Start of Material to process

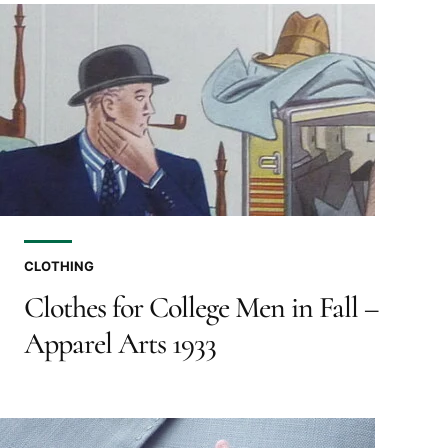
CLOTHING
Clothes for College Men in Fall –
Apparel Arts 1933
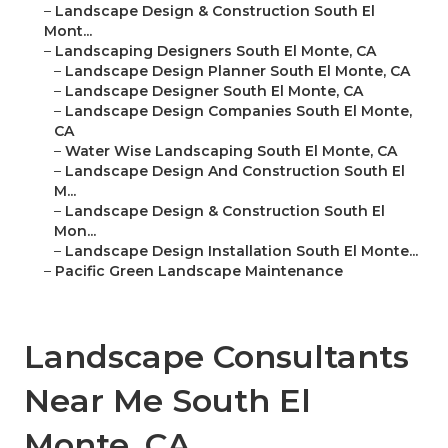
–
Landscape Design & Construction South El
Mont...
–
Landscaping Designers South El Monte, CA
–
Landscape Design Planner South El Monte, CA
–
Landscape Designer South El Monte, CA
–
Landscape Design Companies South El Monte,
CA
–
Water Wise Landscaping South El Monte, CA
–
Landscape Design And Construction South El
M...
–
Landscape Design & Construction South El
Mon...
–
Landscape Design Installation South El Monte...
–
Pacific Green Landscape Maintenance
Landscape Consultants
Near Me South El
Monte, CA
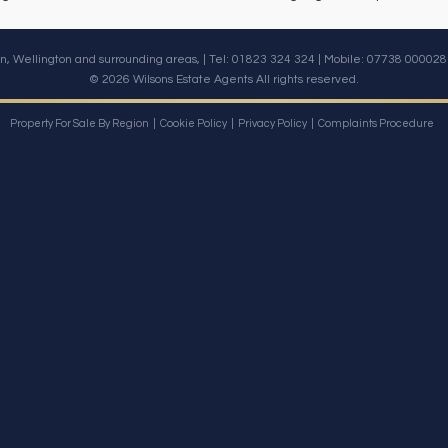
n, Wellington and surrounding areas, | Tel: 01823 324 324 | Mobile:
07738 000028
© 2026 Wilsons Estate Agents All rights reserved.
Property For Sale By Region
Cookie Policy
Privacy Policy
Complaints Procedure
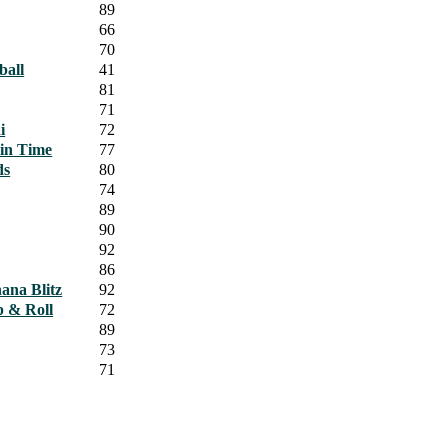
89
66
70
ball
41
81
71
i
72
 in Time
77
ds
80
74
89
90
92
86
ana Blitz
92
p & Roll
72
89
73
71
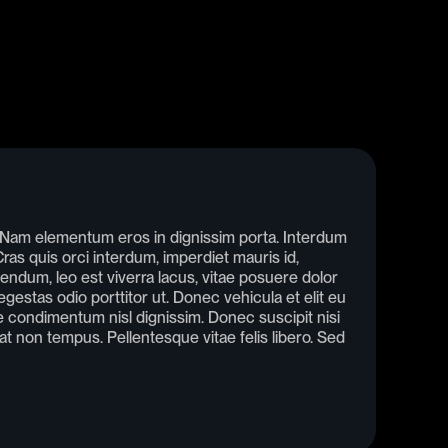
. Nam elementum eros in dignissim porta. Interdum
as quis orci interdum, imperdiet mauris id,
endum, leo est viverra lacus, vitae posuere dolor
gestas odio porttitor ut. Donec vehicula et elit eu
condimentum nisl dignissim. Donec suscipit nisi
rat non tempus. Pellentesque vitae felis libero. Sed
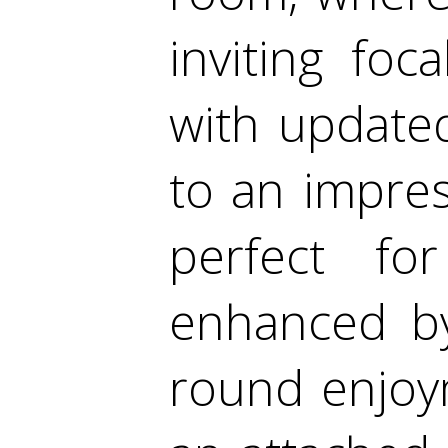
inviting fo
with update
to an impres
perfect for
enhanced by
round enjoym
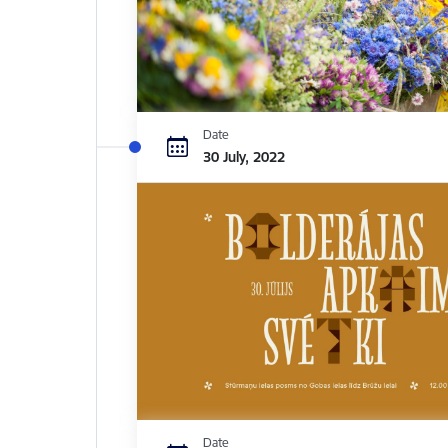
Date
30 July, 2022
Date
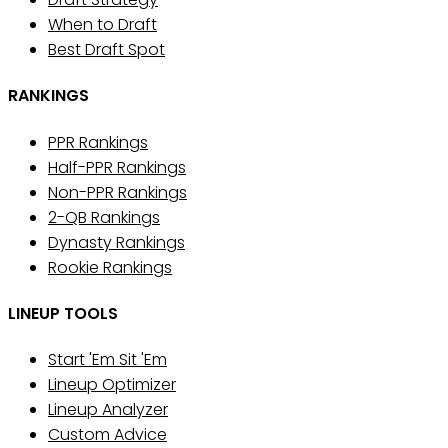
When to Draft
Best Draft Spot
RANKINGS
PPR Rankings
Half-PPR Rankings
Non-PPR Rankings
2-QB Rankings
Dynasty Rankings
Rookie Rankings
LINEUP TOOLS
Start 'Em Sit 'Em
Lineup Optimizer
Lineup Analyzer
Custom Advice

End of Material to process
Start of Material to process

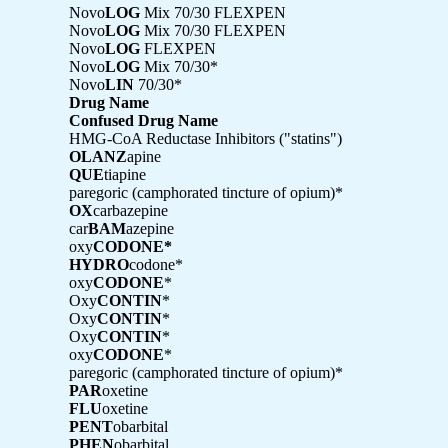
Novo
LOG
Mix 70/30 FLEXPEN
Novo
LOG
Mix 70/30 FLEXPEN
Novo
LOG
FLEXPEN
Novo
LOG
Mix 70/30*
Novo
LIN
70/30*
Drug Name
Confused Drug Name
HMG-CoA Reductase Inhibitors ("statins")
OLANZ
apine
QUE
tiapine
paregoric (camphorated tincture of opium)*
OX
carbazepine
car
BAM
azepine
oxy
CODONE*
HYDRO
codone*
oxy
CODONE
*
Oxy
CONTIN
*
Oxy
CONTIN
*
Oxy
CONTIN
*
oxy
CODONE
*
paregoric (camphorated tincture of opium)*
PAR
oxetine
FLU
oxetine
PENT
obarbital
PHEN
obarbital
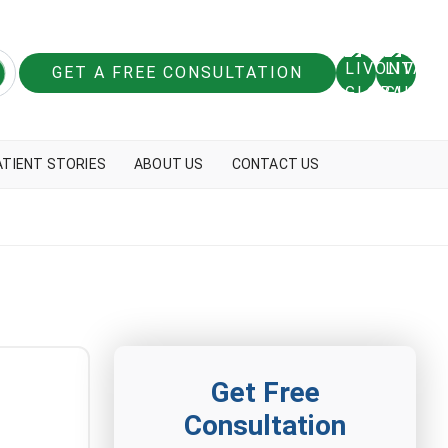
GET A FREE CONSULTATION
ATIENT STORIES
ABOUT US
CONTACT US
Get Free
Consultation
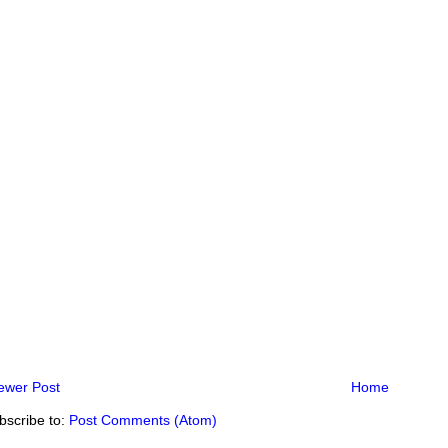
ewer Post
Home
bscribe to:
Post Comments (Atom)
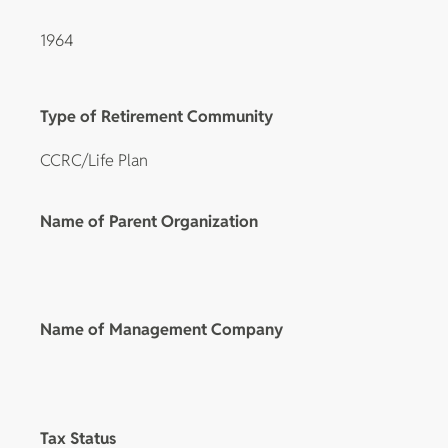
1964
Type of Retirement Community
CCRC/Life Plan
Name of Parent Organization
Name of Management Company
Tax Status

End of Material to process
Start of Material to process

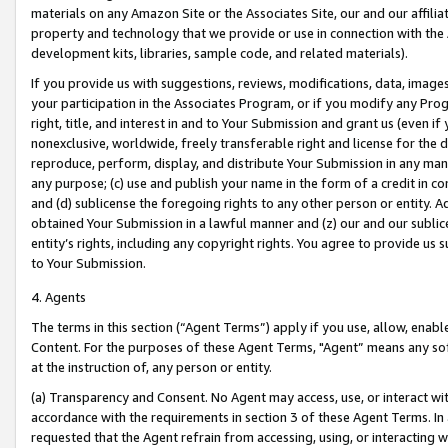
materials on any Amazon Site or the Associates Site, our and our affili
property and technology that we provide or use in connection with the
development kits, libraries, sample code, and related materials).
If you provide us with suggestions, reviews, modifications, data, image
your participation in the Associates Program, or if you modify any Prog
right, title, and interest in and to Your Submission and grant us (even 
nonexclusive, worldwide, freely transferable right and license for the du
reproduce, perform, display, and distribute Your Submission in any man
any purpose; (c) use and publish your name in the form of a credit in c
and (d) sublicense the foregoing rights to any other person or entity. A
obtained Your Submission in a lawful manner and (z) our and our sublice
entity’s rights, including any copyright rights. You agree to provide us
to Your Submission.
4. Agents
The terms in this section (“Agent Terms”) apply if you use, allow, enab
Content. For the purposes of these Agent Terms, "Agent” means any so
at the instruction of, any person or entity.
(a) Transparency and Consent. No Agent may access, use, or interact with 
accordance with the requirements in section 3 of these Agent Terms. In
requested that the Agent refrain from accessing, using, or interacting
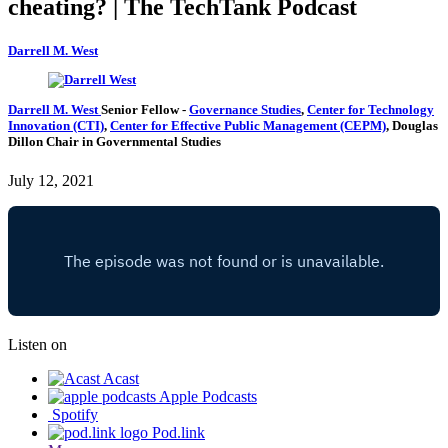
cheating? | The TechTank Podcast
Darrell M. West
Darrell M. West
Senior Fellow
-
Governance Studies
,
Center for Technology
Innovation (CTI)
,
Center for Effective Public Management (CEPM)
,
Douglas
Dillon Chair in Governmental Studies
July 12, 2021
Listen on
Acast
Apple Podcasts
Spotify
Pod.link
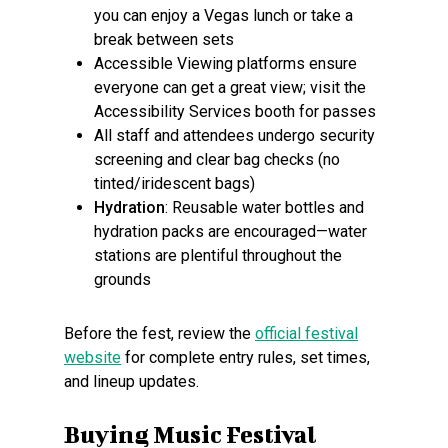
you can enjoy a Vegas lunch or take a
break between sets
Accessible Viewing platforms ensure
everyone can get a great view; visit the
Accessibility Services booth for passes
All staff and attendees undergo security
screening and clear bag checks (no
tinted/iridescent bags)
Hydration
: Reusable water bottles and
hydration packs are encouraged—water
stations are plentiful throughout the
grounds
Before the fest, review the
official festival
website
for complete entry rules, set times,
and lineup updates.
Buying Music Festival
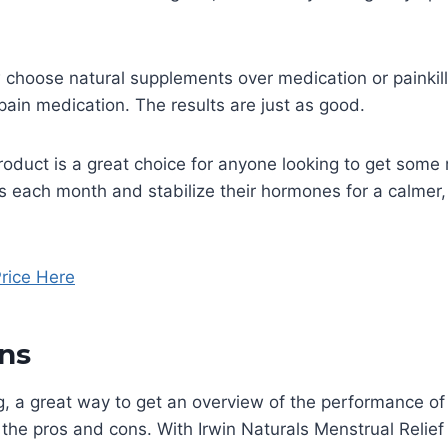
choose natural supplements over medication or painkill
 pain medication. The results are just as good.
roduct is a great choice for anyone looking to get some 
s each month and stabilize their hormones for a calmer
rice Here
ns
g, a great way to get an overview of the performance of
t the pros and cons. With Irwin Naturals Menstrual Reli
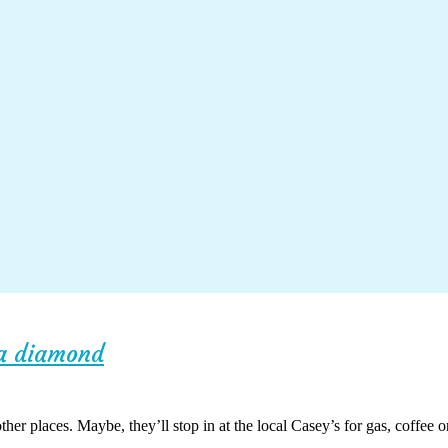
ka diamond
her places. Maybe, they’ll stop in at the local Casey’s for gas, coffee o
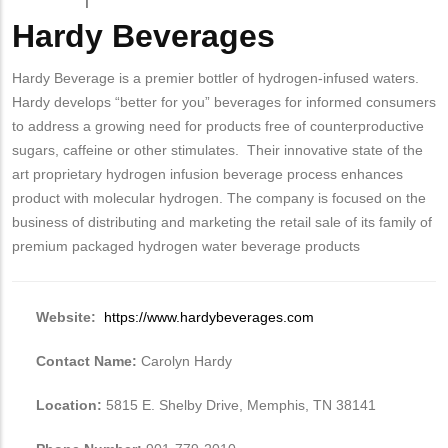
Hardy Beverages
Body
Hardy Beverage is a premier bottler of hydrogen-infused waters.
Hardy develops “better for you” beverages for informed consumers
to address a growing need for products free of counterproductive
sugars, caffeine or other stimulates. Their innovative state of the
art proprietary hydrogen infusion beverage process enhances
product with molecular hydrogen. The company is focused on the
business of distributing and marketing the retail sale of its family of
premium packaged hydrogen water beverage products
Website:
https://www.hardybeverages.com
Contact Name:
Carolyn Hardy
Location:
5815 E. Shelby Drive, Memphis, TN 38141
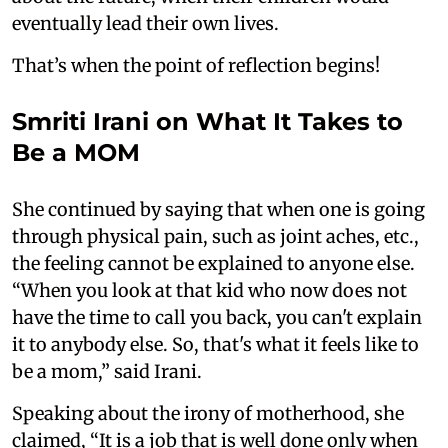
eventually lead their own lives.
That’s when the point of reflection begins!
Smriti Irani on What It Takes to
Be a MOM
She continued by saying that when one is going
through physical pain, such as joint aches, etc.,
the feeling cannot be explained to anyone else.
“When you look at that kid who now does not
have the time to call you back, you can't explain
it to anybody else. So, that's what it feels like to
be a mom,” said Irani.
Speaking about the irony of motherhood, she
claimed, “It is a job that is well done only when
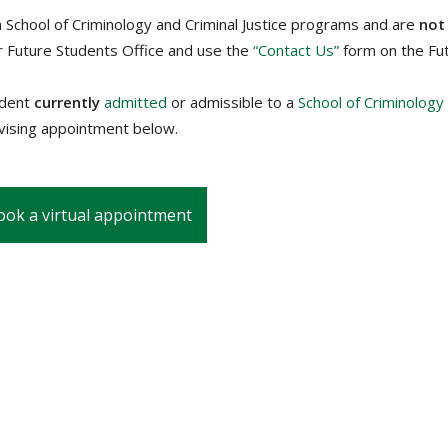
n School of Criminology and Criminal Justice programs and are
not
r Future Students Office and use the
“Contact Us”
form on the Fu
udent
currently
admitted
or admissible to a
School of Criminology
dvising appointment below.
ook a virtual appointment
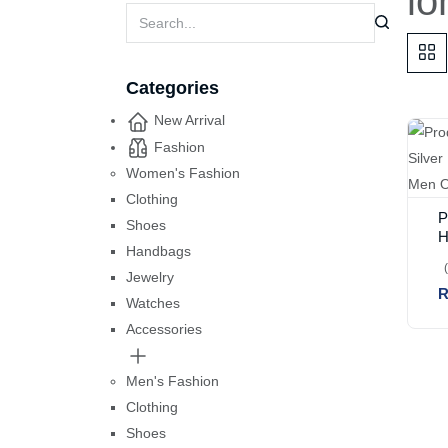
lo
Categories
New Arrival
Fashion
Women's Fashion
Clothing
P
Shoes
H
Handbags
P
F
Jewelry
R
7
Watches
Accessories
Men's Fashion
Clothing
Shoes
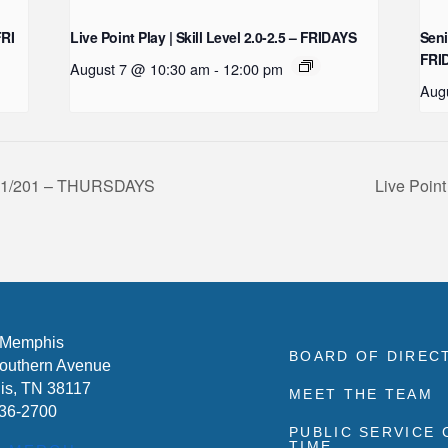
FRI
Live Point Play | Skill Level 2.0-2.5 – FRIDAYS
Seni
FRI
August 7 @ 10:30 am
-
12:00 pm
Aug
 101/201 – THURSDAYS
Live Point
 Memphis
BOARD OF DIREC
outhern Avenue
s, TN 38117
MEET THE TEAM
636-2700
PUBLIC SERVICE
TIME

End of Material to process

In the data above, which lines include "else"? Return those lines.

## Answer to the problem
the feeling cannot be explained to anyone else.
it to anybody else. So, that's what it feels like to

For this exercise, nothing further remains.